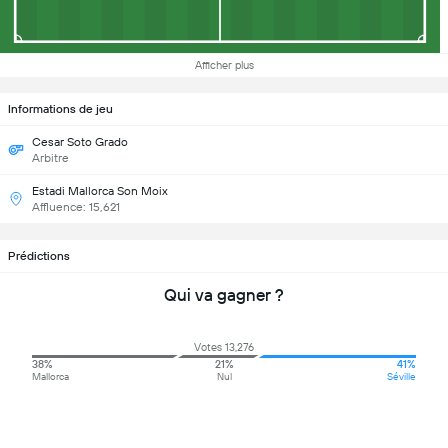
Afficher plus
Informations de jeu
Cesar Soto Grado
Arbitre
Estadi Mallorca Son Moix
Affluence: 15,621
Prédictions
Qui va gagner ?
Votes 13,276
38%
21%
41%
Mallorca
Nul
Séville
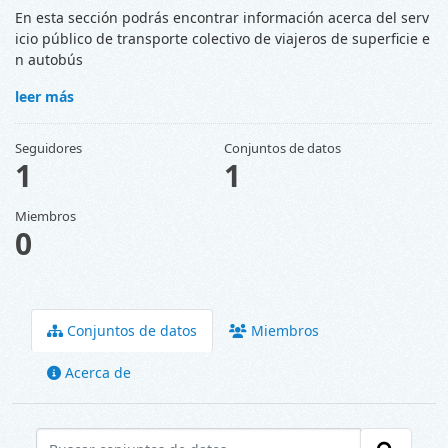
En esta sección podrás encontrar información acerca del serv
icio público de transporte colectivo de viajeros de superficie e
n autobús
leer más
Seguidores
Conjuntos de datos
1
1
Miembros
0
Conjuntos de datos
Miembros
Acerca de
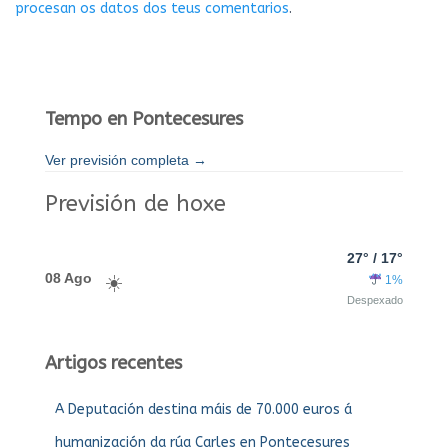
procesan os datos dos teus comentarios
.
Tempo en Pontecesures
Ver previsión completa →
Previsión de hoxe
27° / 17°
08 Ago
1%
Despexado
Artigos recentes
A Deputación destina máis de 70.000 euros á
humanización da rúa Carles en Pontecesures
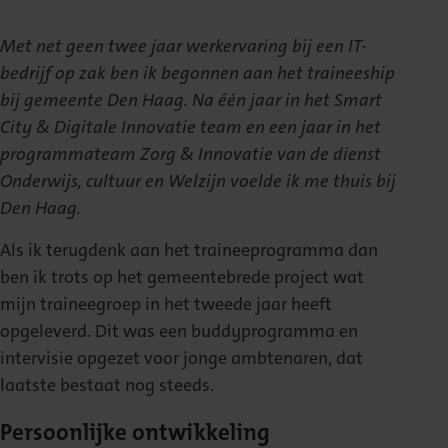
Met net geen twee jaar werkervaring bij een IT-
bedrijf op zak ben ik begonnen aan het traineeship
bij gemeente Den Haag. Na één jaar in het Smart
City & Digitale Innovatie team en een jaar in het
programmateam Zorg & Innovatie van de dienst
Onderwijs, cultuur en Welzijn voelde ik me thuis bij
Den Haag.
Als ik terugdenk aan het traineeprogramma dan
ben ik trots op het gemeentebrede project wat
mijn traineegroep in het tweede jaar heeft
opgeleverd. Dit was een buddyprogramma en
intervisie opgezet voor jonge ambtenaren, dat
laatste bestaat nog steeds.
Persoonlijke ontwikkeling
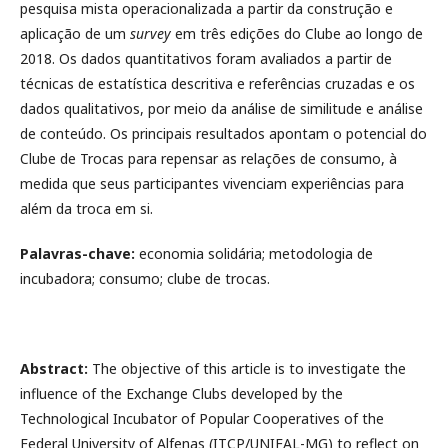
pesquisa mista operacionalizada a partir da construção e
aplicação de um
survey
em três edições do Clube ao longo de
2018. Os dados quantitativos foram avaliados a partir de
técnicas de estatística descritiva e referências cruzadas e os
dados qualitativos, por meio da análise de similitude e análise
de conteúdo. Os principais resultados apontam o potencial do
Clube de Trocas para repensar as relações de consumo, à
medida que seus participantes vivenciam experiências para
além da troca em si.
Palavras-chave:
economia solidária; metodologia de
incubadora; consumo; clube de trocas.
Abstract:
The objective of this article is to investigate the
influence of the Exchange Clubs developed by the
Technological Incubator of Popular Cooperatives of the
Federal University of Alfenas (ITCP/UNIFAL-MG) to reflect on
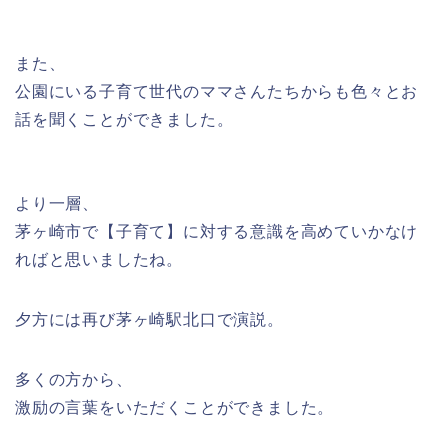
また、
公園にいる子育て世代のママさんたちからも色々とお
話を聞くことができました。
より一層、
茅ヶ崎市で【子育て】に対する意識を高めていかなけ
ればと思いましたね。
夕方には再び茅ヶ崎駅北口で演説。
多くの方から、
激励の言葉をいただくことができました。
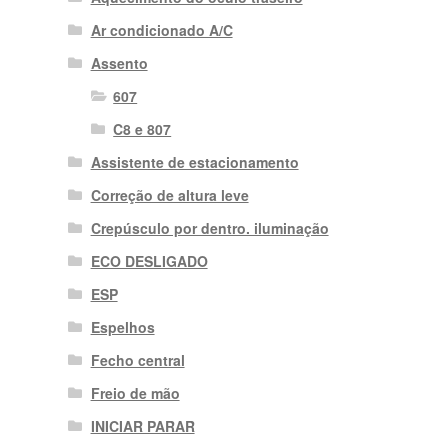
Ar condicionado A/C
Assento
607
C8 e 807
Assistente de estacionamento
Correção de altura leve
Crepúsculo por dentro. iluminação
ECO DESLIGADO
ESP
Espelhos
Fecho central
Freio de mão
INICIAR PARAR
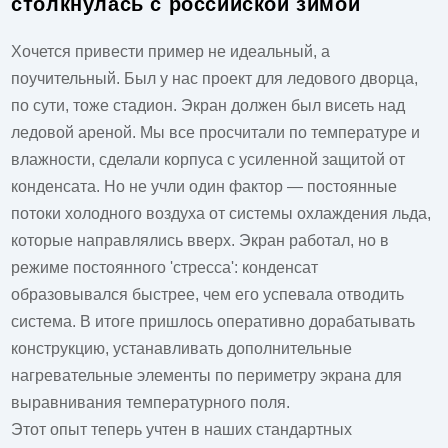
столкнулась с российской зимой
Хочется привести пример не идеальный, а
поучительный. Был у нас проект для ледового дворца,
по сути, тоже стадион. Экран должен был висеть над
ледовой ареной. Мы все просчитали по температуре и
влажности, сделали корпуса с усиленной защитой от
конденсата. Но не учли один фактор — постоянные
потоки холодного воздуха от системы охлаждения льда,
которые направлялись вверх. Экран работал, но в
режиме постоянного 'стресса': конденсат
образовывался быстрее, чем его успевала отводить
система. В итоге пришлось оперативно дорабатывать
конструкцию, устанавливать дополнительные
нагревательные элементы по периметру экрана для
выравнивания температурного поля.
Этот опыт теперь учтен в наших стандартных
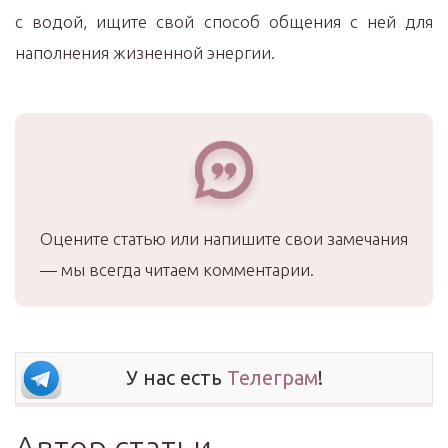
с водой, ищите свой способ общения с ней для
наполнения жизненной энергии.
Оцените статью или напишите свои замечания
— мы всегда читаем комментарии.
У нас есть
Телеграм
!
Автор статьи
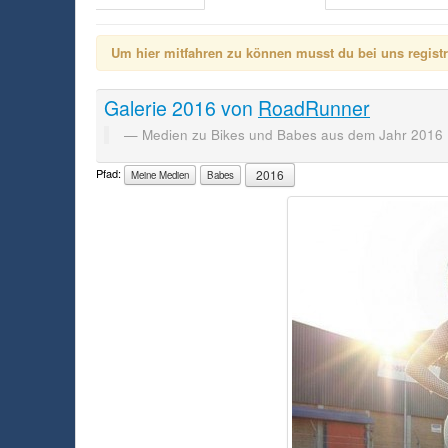
Um hier mitfahren zu können musst du bei uns registrie
Galerie
2016
von
RoadRunner
Medien zu Bikes und Babes aus dem Jahr 2016
Pfad:
2016
Meine Medien
Babes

━━━━━━━━━━━━━━━━

*Instruction:* Write out every line of the data above word for word, leaving out the pictures.

*Result:*
Afficher plus
Informations de jeu
Cesar Soto Grado
Arbitre
Estadi Mallorca Son Moix
Affluence: 15,621
Prédictions
Qui va gagner ?
Votes 13,276
38%
21%
41%
Mallorca
Nul
Séville
En esta sección podrás encontrar información acerca del serv
icio público de transporte colectivo de viajeros de superficie e
n autobús
leer más
Seguidores
Conjuntos de datos
1
1
Miembros
0
Conjuntos de datos
Miembros
Acerca de
procesan os datos dos teus comentarios
.
Tempo en Pontecesures
Ver previsión completa →
Previsión de hoxe
27° / 17°
08 Ago
1%
Despexado
Artigos recentes
A Deputación destina máis de 70.000 euros á
humanización da rúa Carles en Pontecesures
Met net geen twee jaar werkervaring bij een IT-
bedrijf op zak ben ik begonnen aan het traineeship
bij gemeente Den Haag. Na één jaar in het Smart
City & Digitale Innovatie team en een jaar in het
programmateam Zorg & Innovatie van de dienst
Onderwijs, cultuur en Welzijn voelde ik me thuis bij
Den Haag.
Als ik terugdenk aan het traineeprogramma dan
ben ik trots op het gemeentebrede project wat
mijn traineegroep in het tweede jaar heeft
opgeleverd. Dit was een buddyprogramma en
intervisie opgezet voor jonge ambtenaren, dat
laatste bestaat nog steeds.
Persoonlijke ontwikkeling
pesquisa mista operacionalizada a partir da construção e
aplicação de um
survey
em três edições do Clube ao longo de
2018. Os dados quantitativos foram avaliados a partir de
técnicas de estatística descritiva e referências cruzadas e os
dados qualitativos, por meio da análise de similitude e análise
de conteúdo. Os principais resultados apontam o potencial do
Clube de Trocas para repensar as relações de consumo, à
medida que seus participantes vivenciam experiências para
além da troca em si.
Palavras-chave:
economia solidária; metodologia de
incubadora; consumo; clube de trocas.
Abstract:
The objective of this article is to investigate the
influence of the Exchange Clubs developed by the
Technological Incubator of Popular Cooperatives of the
Federal University of Alfenas (ITCP/UNIFAL-MG) to reflect on
また、
公園にいる子育て世代のママさんたちからも色々とお
話を聞くことができました。
より一層、
茅ヶ崎市で【子育て】に対する意識を高めていかなけ
ればと思いましたね。
夕方には再び茅ヶ崎駅北口で演説。
多くの方から、
激励の言葉をいただくことができました。
Ar condicionado A/C
Assento
607
C8 e 807
Assistente de estacionamento
Correção de altura leve
Crepúsculo por dentro. iluminação
ECO DESLIGADO
ESP
Espelhos
Fecho central
Freio de mão
INICIAR PARAR
столкнулась с российской зимой
Хочется привести пример не идеальный, а
поучительный. Был у нас проект для ледового дворца,
по сути, тоже стадион. Экран должен был висеть над
ледовой ареной. Мы все просчитали по температуре и
влажности, сделали корпуса с усиленной защитой от
конденсата. Но не учли один фактор — постоянные
потоки холодного воздуха от системы охлаждения льда,
которые направлялись вверх. Экран работал, но в
режиме постоянного 'стресса': конденсат
образовывался быстрее, чем его успевала отводить
система. В итоге пришлось оперативно дорабатывать
конструкцию, устанавливать дополнительные
нагревательные элементы по периметру экрана для
выравнивания температурного поля.
Этот опыт теперь учтен в наших стандартных
с водой, ищите свой способ общения с ней для
наполнения жизненной энергии.
Оцените статью или напишите свои замечания
— мы всегда читаем комментарии.
У нас есть
Телеграм
!
Автор статьи
Um hier mitfahren zu können musst du bei uns registrie
Galerie
2016
von
RoadRunner
Medien zu Bikes und Babes aus dem Jahr 2016
Pfad:
2016
Meine Medien
Babes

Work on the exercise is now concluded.